ALEKS - Assessment and Learning
   

10.4 Assessments and Reports

 

Much of the power of ALEKS comes from its capacity for accurately and efficiently assessing the current state of a learner's knowledge.

What is an ALEKS assessment (knowledge check)?

[Chapter 4] An assessment by the ALEKS system consists of a sequence of mathematical problems posed to the student. The answers are in the form of mathematical expressions and constructions produced by the system's input tools (no multiple choice). The student can answer "I don't know" where necessary. During an ALEKS assessment, the student is not told whether answers are correct or incorrect. The assessment is adaptive. Each question after the first is chosen on the basis of answers previously submitted. Assessment problems (like practice problems) are algorithmically generated, with random numerical values. The length of the assessment is variable, between 15 and 35 questions. There are no time constraints, but some assessments can take less than a half-hour and a few more than an hour and a half.
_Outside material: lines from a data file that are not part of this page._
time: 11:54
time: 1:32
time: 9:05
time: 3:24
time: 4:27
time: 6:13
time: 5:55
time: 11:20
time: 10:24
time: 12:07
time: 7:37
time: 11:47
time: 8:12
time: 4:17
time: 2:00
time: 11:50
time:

Students taking an assessment need to have paper and pencil. The ALEKS calculator button will become active when use of a calculator is permitted.
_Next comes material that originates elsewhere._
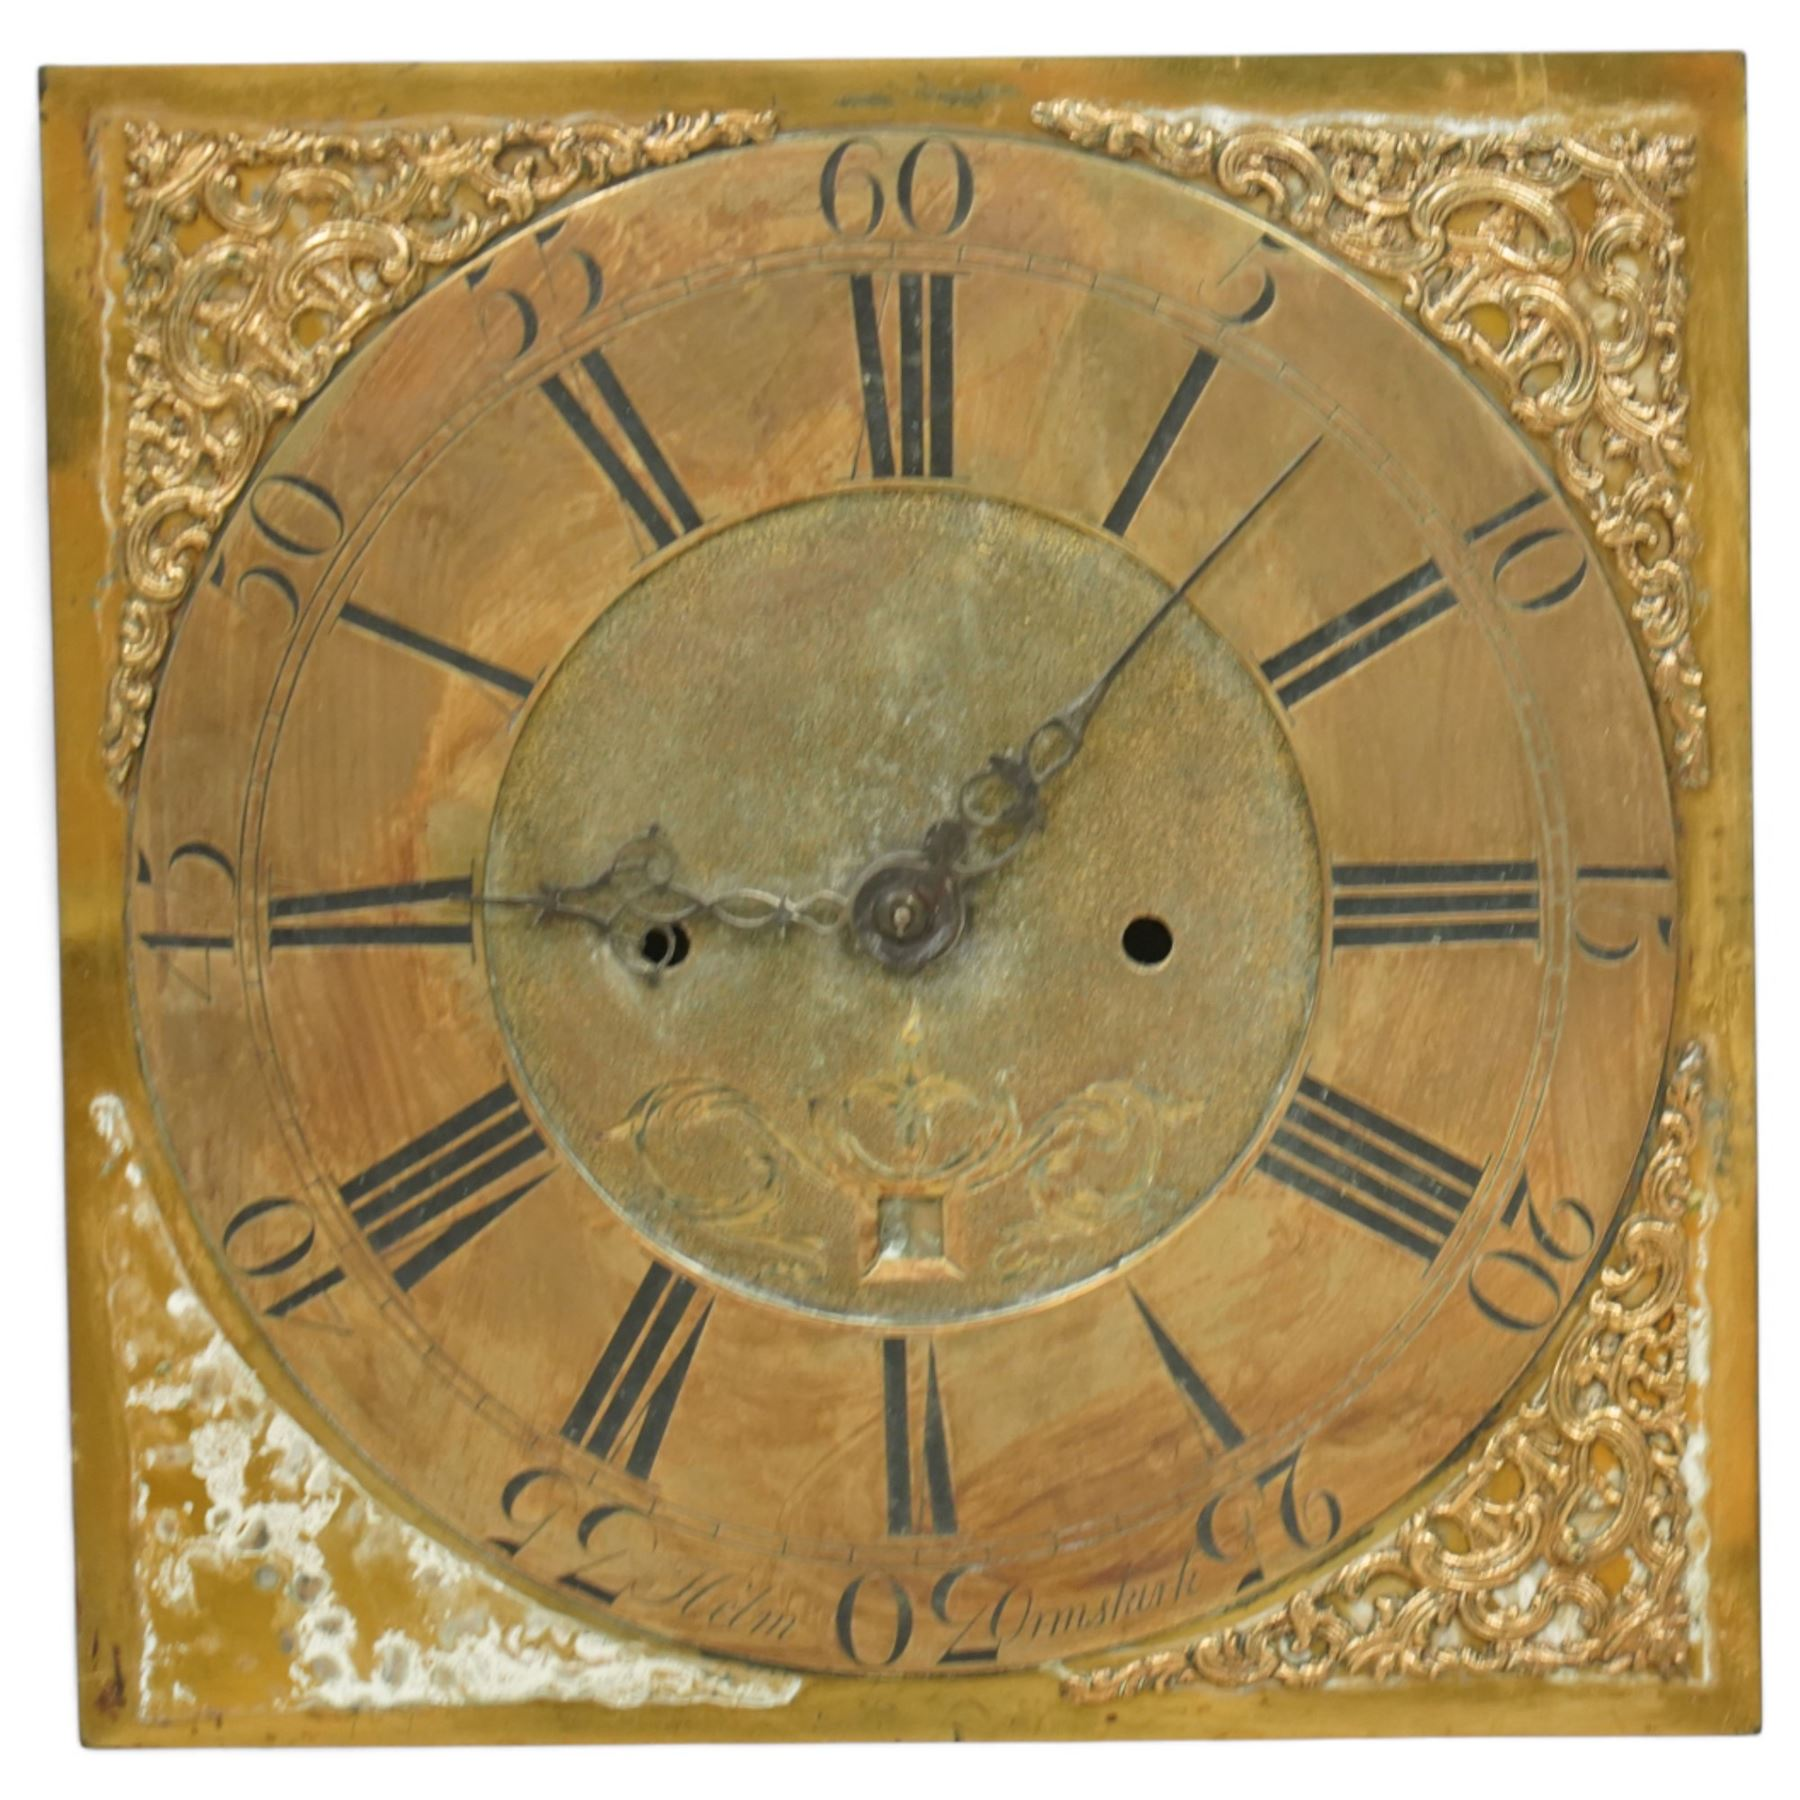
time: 9:07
No help whatsoever should be given to students taking a knowledge check, not even rephrasing problems. Outside help can easily lead to false assessment results and hinder subsequent work in the ALEKS Learning Mode.

Students may be assessed when they first register with ALEKS. It is advisable that all assessments from which the instructor uses data for grading or a similar purpose take place under the instructor's supervision. At a minimum, the Initial Assessment should be supervised.

How does the ALEKS assessment work?

[Sec. 9.2.5] In assessing a student's knowledge, the system is in fact determining which of the feasible knowledge states for that subject correspond to the student's current knowledge. The assessment is probabilistic, so it is not fooled by odd careless errors. (Lucky guesses are very rare, because multiple choice answers are not used.) Likelihood values (values for the likelihood that the student is in a particular knowledge state) are spread out over the states belonging to the structure. With each correct answer, the likelihood of states containing the item for which a correct answer was given is raised and that of states not containing the item lowered. The reverse occurs for incorrect answers or "I don't know." At each step of the assessment, the system attempts to choose an item for which it estimates, based on current likelihood values, that the student has about a fifty-fifty chance of success; such questions are maximally informative. When the likelihood values of a few states are extremely high and those of all the rest are extremely low---in technical terms, when the entropy of the structure is lower than a certain threshold value---the assessment ends and results are produced.

If a student makes a careless error or lucky guess, this will appear inconsistent with the general tendency of the student's responses, and the system will "probe" that area of knowledge until it is sure. For this reason, inconsistent assessments may require more questions.